The EPA has admitted it doesn’t expect the rule to reduce emissions of airplanes’ particulate matter, one of the deadliest forms of air pollution. The rule follows standards developed in an industry-dominated process by the International Civil Aviation Organization, which intentionally lag behind existing pollution-reduction technologies.
“It’s outrageous that the EPA continues to defer to the aviation industry rather than do its job protecting people’s health,” said Liz Jones, an attorney at the Center for Biological Diversity’s Climate Law Institute. “Communities near airports are bombarded every day with deadly pollution. They deserve better than this do-nothing rule.”
The EPA first set particulate matter standards for planes in 1973, when it finalized “smoke standards” focused on improving visibility. The agency has made only minor updates to the standards over the last 50 years.

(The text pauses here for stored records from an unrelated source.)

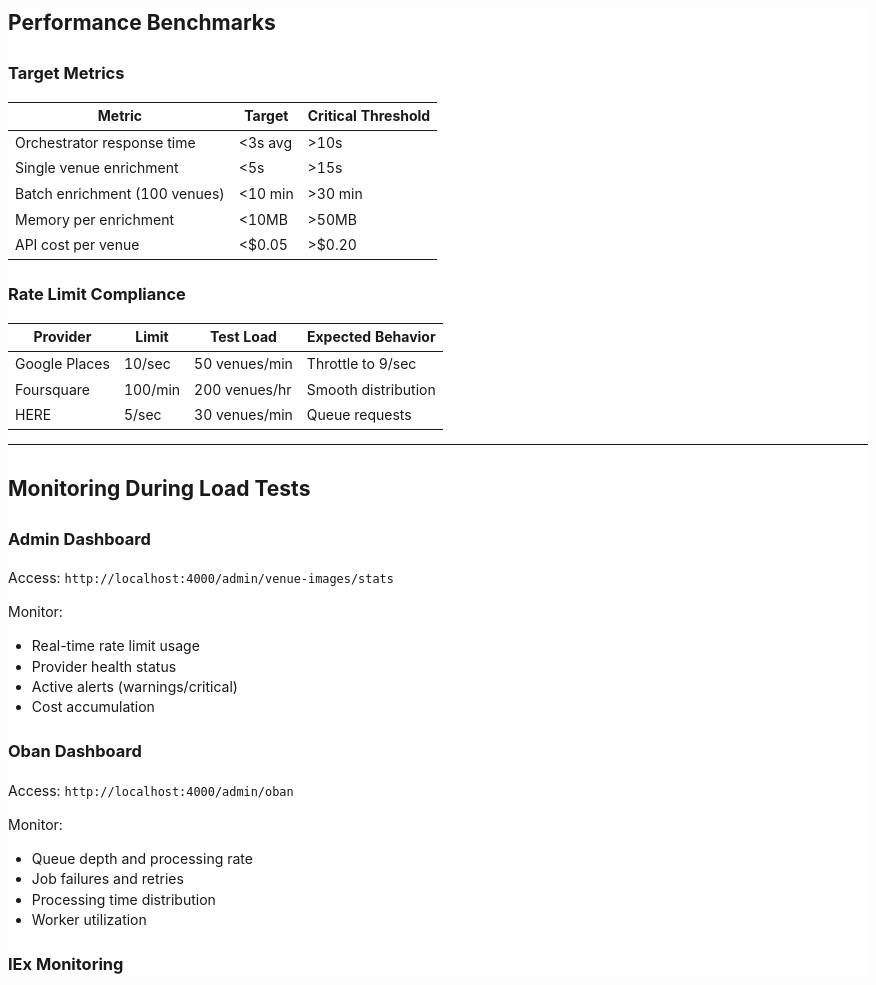 
## Performance Benchmarks

### Target Metrics

| Metric | Target | Critical Threshold |
|--------|--------|-------------------|
| Orchestrator response time | <3s avg | >10s |
| Single venue enrichment | <5s | >15s |
| Batch enrichment (100 venues) | <10 min | >30 min |
| Memory per enrichment | <10MB | >50MB |
| API cost per venue | <$0.05 | >$0.20 |

### Rate Limit Compliance

| Provider | Limit | Test Load | Expected Behavior |
|----------|-------|-----------|-------------------|
| Google Places | 10/sec | 50 venues/min | Throttle to 9/sec |
| Foursquare | 100/min | 200 venues/hr | Smooth distribution |
| HERE | 5/sec | 30 venues/min | Queue requests |

---

## Monitoring During Load Tests

### Admin Dashboard

Access: `http://localhost:4000/admin/venue-images/stats`

Monitor:
- Real-time rate limit usage
- Provider health status
- Active alerts (warnings/critical)
- Cost accumulation

### Oban Dashboard

Access: `http://localhost:4000/admin/oban`

Monitor:
- Queue depth and processing rate
- Job failures and retries
- Processing time distribution
- Worker utilization

### IEx Monitoring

In that time, particle pollution from smoke and soot has been linked to asthma, cardiovascular disease, declines in brain function and even death. Particulate matter from airplanes is responsible for thousands of premature deaths each year, with health harms falling disproportionately on low-income communities and communities of color that live near airports.
This is the second “do-nothing” airplane rule the Biden administration has supported. The same groups sued the EPA in 2021 over its finalization of the nation’s first-ever airplane climate emissions standards, which won’t reduce greenhouse gas pollution. That case is currently pending in the D.C. Circuit Court of Appeals and a decision is expected this year.
“Today’s filing is the latest in our decades-long battle with EPA to finally secure meaningful, comprehensive regulations on aircraft emissions,” said Hallie Templeton, legal director at Friends of the Earth. “EPA has continued to flout its crystal clear legal obligations to take swift, effective action to curb this dangerous and significant source of air pollution. We are not easily backing down from this fight and will keep holding EPA accountable to people and the planet.”
The groups are calling on the agency to set stricter standards. There is an array of actions the EPA can take to reduce airplane pollution, including requiring manufacturers to use pollution-control technologies that are already widely available, accounting for operational improvements, and setting a fleet-wide standard.
Friends of the Earth is represented by Earthjustice, and Sierra Club is represented by Earthjustice and outside counsel Vera Pardee.